Typical steps (high‑level):
-
Push your code to GitHub (already done for this repo).
-
Create a new Web Service on Render.
-
Point it at this repository.
-
Set environment variables in Render’s dashboard to match
.env. -
Ensure the start command runs your Flask app, for example:
gunicorn app:app --bind 0.0.0.0:$PORT -
Make sure that:
- ChromaDB storage directory is writable.
- Ollama (or an equivalent LLM endpoint) is reachable from the deployed environment.
- For cloud deployment, you may need a remote LLM endpoint instead of local Ollama.

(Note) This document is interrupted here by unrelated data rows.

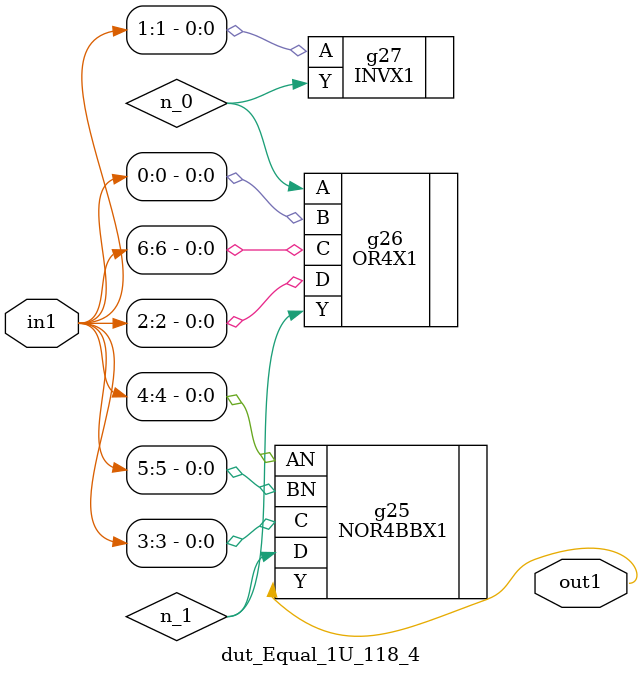
<source format=v>
`timescale 1ps / 1ps


module dut_Equal_1U_118_4(in1, out1);
  input [6:0] in1;
  output out1;
  wire [6:0] in1;
  wire out1;
  wire n_0, n_1;
  NOR4BBX1 g25(.AN (in1[4]), .BN (in1[5]), .C (in1[3]), .D (n_1), .Y
       (out1));
  OR4X1 g26(.A (n_0), .B (in1[0]), .C (in1[6]), .D (in1[2]), .Y (n_1));
  INVX1 g27(.A (in1[1]), .Y (n_0));
endmodule



</source>
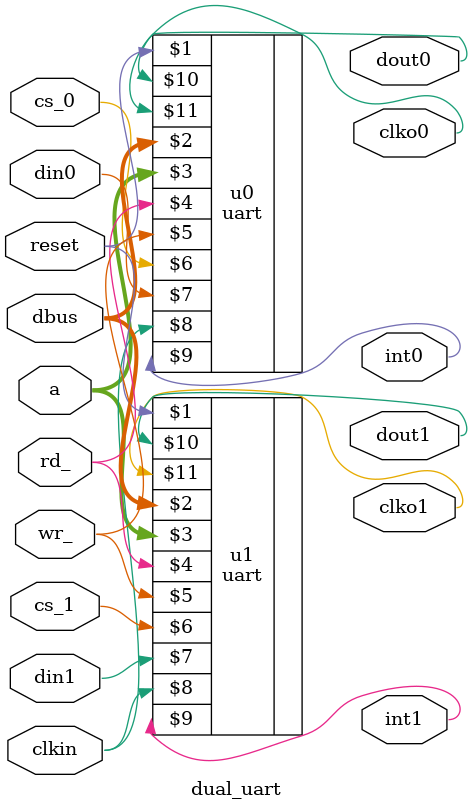
<source format=v>
module dual_uart	( 
							dbus, a, reset, rd_, wr_, 
							cs_0, cs_1, din0, din1, clkin,
							int0, int1, dout0, dout1, clko0, clko1
);

inout [7:0] dbus;
input [2:0]	a;
input	reset, rd_, wr_;
input	cs_0, cs_1, din0, din1, clkin;


output int0, int1, dout0, dout1, clko0, clko1;

//the first instance of a single UART module
uart	u0(
	reset, dbus, a, rd_, wr_, cs_0, din0, clkin,
	int0, dout0, clko0
);

// the second instance of a single UART module
uart	u1(
	reset, dbus, a, rd_, wr_, cs_1, din1, clkin,
	int1, dout1, clko1
);

endmodule




</source>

Deployment specifics will depend on your actual hosting stack; render.yaml should be consulted and adapted when needed.
This project is intentionally modular, allowing multiple extensions:
-
Better Product Coverage
- Expand scraping to more categories and regions.
- Add multi‑language support.
-
Smarter Ranking
- Incorporate ratings, review sentiment, and seller trust.
- Multi‑objective ranking (price vs. quality vs. brand).
-
Richer Interaction
- Multi‑turn chat where the agent remembers previous preferences.
- Explicit comparison mode (e.g., “Compare product A vs B”).
-
Notification System
- Email/Telegram/Discord alerts when a tracked product hits a target price.
- Daily/weekly price change summaries.
-
Model Improvements
- Optionally plug in other LLMs (cloud or local).
- Experiment with better embedding models for product‑style text.
-
Unofficial Scraping
Direct HTML scraping of Amazon may violate their Terms of Service; this project is for educational/research use. In a production environment, use allowed APIs or datasets. -
Local Resources
Running Llama 3 and building vector indices can be resource‑intensive on low‑end machines. -
Data Freshness
Recommendations are only as good as the underlying data and scraping/price‑tracking frequency. -
Model Hallucinations
Although RAG reduces hallucination risks, LLMs can still produce incorrect or outdated product details. Always verify critical information directly on Amazon.
Unless otherwise specified in the repository, this project is provided under an open‑source license.
Please check the LICENSE file (or repository settings) for the precise terms of use.